In-class thoughts

by Athena

Today, in class, I sat with the child who has Cerebal Palsy. His name is Vinod. Everyone wanted to sketch or paint- but he wanted to be able to write. Mostly, because he knows that he cannot do it. He has the sort of impossible expectation that he probably will never be able to realize: to graduate from class 2 and study in class 3. The reality behind him is that he comes from a slum that has not seen clean water for the last four days. That his house is practically a gutter. That the biggest achievement in his life would be to become a very successful beggar (whatever that means). But in this class room, in this small dingy class room where a nice NGO runs English and math classes, Vinod’s expectations from himself are to substantiate to whatever his brain understands as “passing exams”. To know what it means to be able to write the letters A B C D without messing up the already dirty sheet of paper.

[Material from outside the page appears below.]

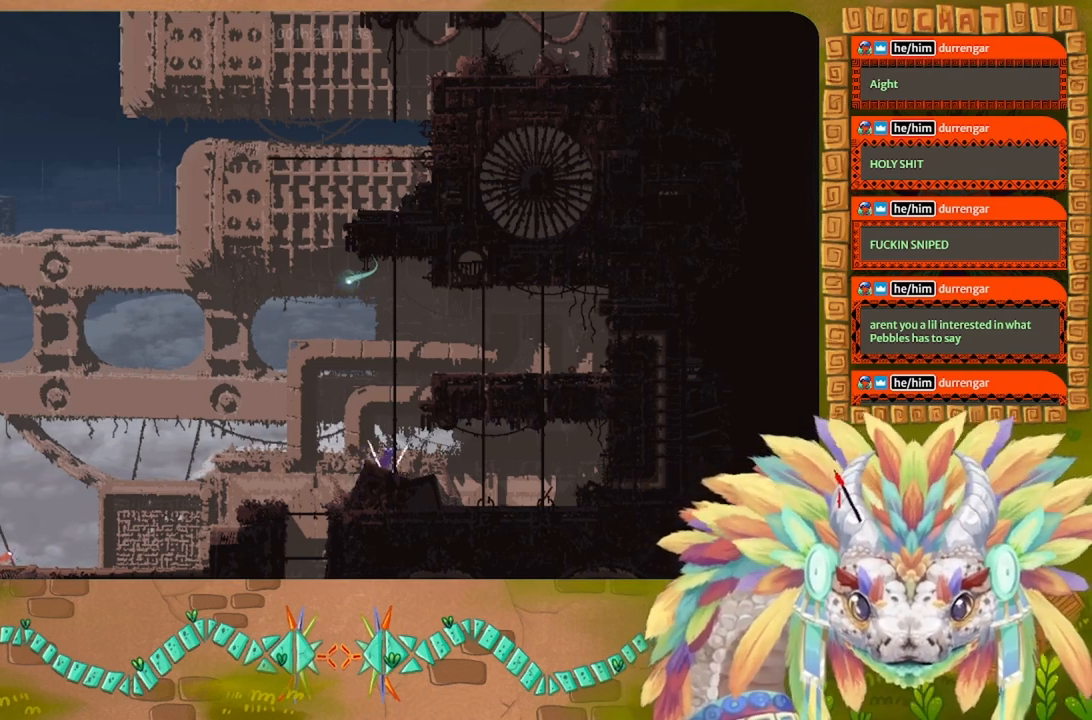
Gameplay with keyboard; each line is a JSON object with the keys held at the frame after it. "events" lists presses ("down") and releases ("up") of "down", "g", "j", "left", "r", "right", "t" and "up" between this image and that frame as [ms after this image, input, new state], when the widget could be followed in between. No other keys are recorded. Mouse input is not recorded.
{"keys": ["up"], "events": []}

The obscenity that arises from the gap between his expectation and his reality is hardly a new thing. But who, who is responsible for making a 13 year old child with cerebral palsy to expect himself to be able to write?

Maybe it is the cruel world around him that tells him everyday that he can’t do much. That, coupled with the NGOs futile attempt to mix him with normal children and teach him math and English the way they would teach any other child. Maybe it’s those silly off hand comments by a fatigued teacher, “Vinod! If you don’t study- you will stay in the same ‘class’ and everyone around you would move forward in life.” Her helpers, in full honesty, help her with the sharp quips. “Your friends will go in class III but you’d stay in class II! Study! It’s important.”

But Vinod. He sits and starts singing in a bold voice. He sings like Kailash Kher. He sings in some language I don’t understand. In a voice that no one understands. A voice that carries things with it- the teachers expectations, her helpers quips, the poorly written ABCDs, others’ laughter, the begging lessons… Other children gather around him and smile. They love the whole charade where Vinod disregards the teachers’ appeal to an expected ambition of “moving forward in life” and sings as loud as he can.  

Little do Vinod and teachers know that moving from class II to class III in this country hardly means moving forward. There is nothing for them waiting at the other end of the finishing line. It’s a false dream that they are shown by the world around them. The real moving forward, in this country, was, and still is, is learning the craft of lying and being good at it. It’s shameless cheating. It’s swindling. It’s the sleight of hand that helps you grab someone else’s thing in a flash of a moment.

Education. Education is only a façade. Education is not teaching people to earn money or to be proud of who they are. It’s teaching them how to speak English fluently so that you can work at a Pizza Hut or a call centre. Education is not providing resources to people who want to work because they want to excel. It’s providing them a source to hide themselves behind a seemingly “sauve” mask.

The mask has a smile, a shining face, bright eyes, round cheeks and big ears. It looks like it mould was a cherub’s face- perfect for advertisements, for campaigns and money grants. But Vinod’s singing. It’s only good for begging at train stations. Nothing more than that.